Ten days old, the Nintendo Switch can now be hacked – thanks to a loophole in an Apple product

After months of waiting, there are ten days Nintendo put its newest console on the shelves of the world, the Switch.

The Japanese company's groundbreaking new (and apparently fantastic) idea seems to be rapidly gaining adherents around the planet, and with sales booming, the video game is born without the stigma of failure of its predecessor, the ill-fated Wii U.

One thing, however, was still missing: someone coming up with a way to hack the console (either simply for sport or for malicious purposes).

Well, it was: a developer, self-styled on Twitter from @qwertuoruiophas already found a way to break into the Switch software.

And, incredible as it seems, something that comes from our good old Apple there is a part of the blame on this depending on the lens you use to observe the case.

I explain: although the Switch does not come (yet) with a full web browser, the system has a “hidden” browser, not accessible to ordinary users, which basically serves for the console to log in to social networks and access the settings of certain Wi-Fi networks, such as those in airports and hotels that require the opening of a registration page.

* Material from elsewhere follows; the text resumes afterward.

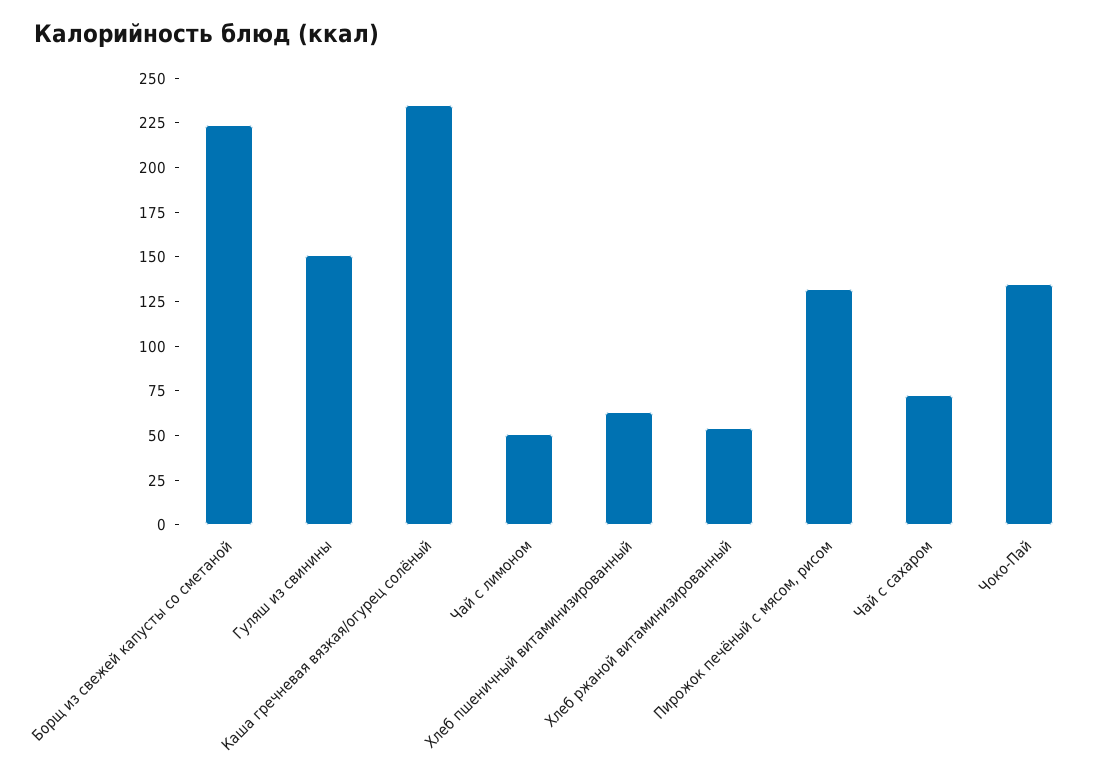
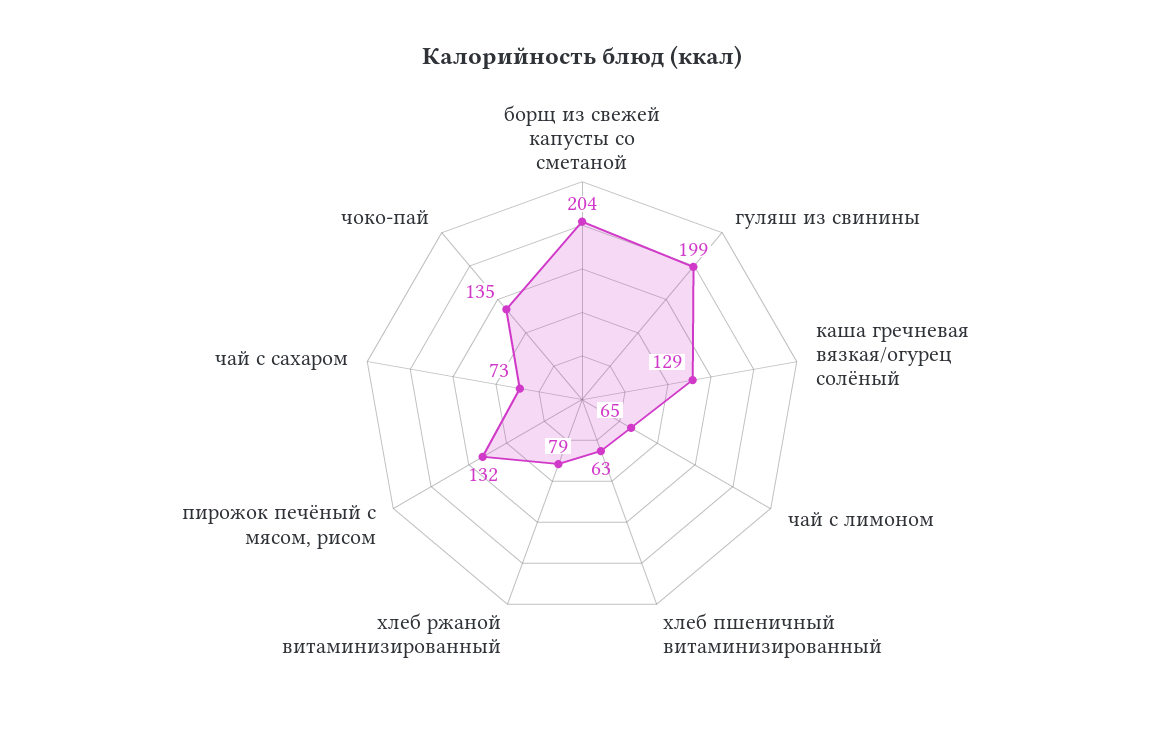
Борщ из свежей капусты со сметаной: 225 -> 204
Гуляш из свинины: 150 -> 199
Каша гречневая вязкая/огурец солёный: 235 -> 129
Чай с лимоном: 50 -> 65
Хлеб ржаной витаминизированный: 55 -> 79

This browser uses the WebKit, a rendering engine developed by Apple that equips some of the biggest names in navigation in the world, like Safari and Chrome (although today it actually uses Blink, a fork WebKit).

What's the problem with: the version of WebKit used by Nintendo is not the most recent available and has some loopholes already discovered and documented, Apple, on its side, has already fixed these flaws in iOS 9.3.5, but Mario's company, for some reason, he dispatched the first consoles without closing the browser imperfections.

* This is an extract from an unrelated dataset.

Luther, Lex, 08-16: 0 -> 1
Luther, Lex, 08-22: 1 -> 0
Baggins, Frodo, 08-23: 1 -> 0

With this, according to the developer who discovered the flaw, it is possible to run an adapted version of the jailbreak PanGu to unlock the Switch is something he has not yet done, but has already identified a viable starting point.

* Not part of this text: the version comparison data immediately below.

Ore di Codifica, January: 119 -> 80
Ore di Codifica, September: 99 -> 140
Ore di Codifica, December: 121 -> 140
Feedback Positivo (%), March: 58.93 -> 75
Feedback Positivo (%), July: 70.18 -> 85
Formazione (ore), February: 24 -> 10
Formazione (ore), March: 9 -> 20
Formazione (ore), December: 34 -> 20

To those who understand English and like to delve (a lot) into the technical details, the developer LiveOverflow posted on YouTube a very enlightening video with a proof of concept of the process:

It is certain that, after the disclosure of the breach, Nintendo will run to correct it in the next software updates of the Switch.

Still, a sign that perhaps the launch of the console has been a little rushed and other flaws may be present in your system.

Bad signal for the community of game developers, after all, piracy, in addition to being a crime, is an extremely harmful practice to this industry.

We hope that the problems stop here, anyway?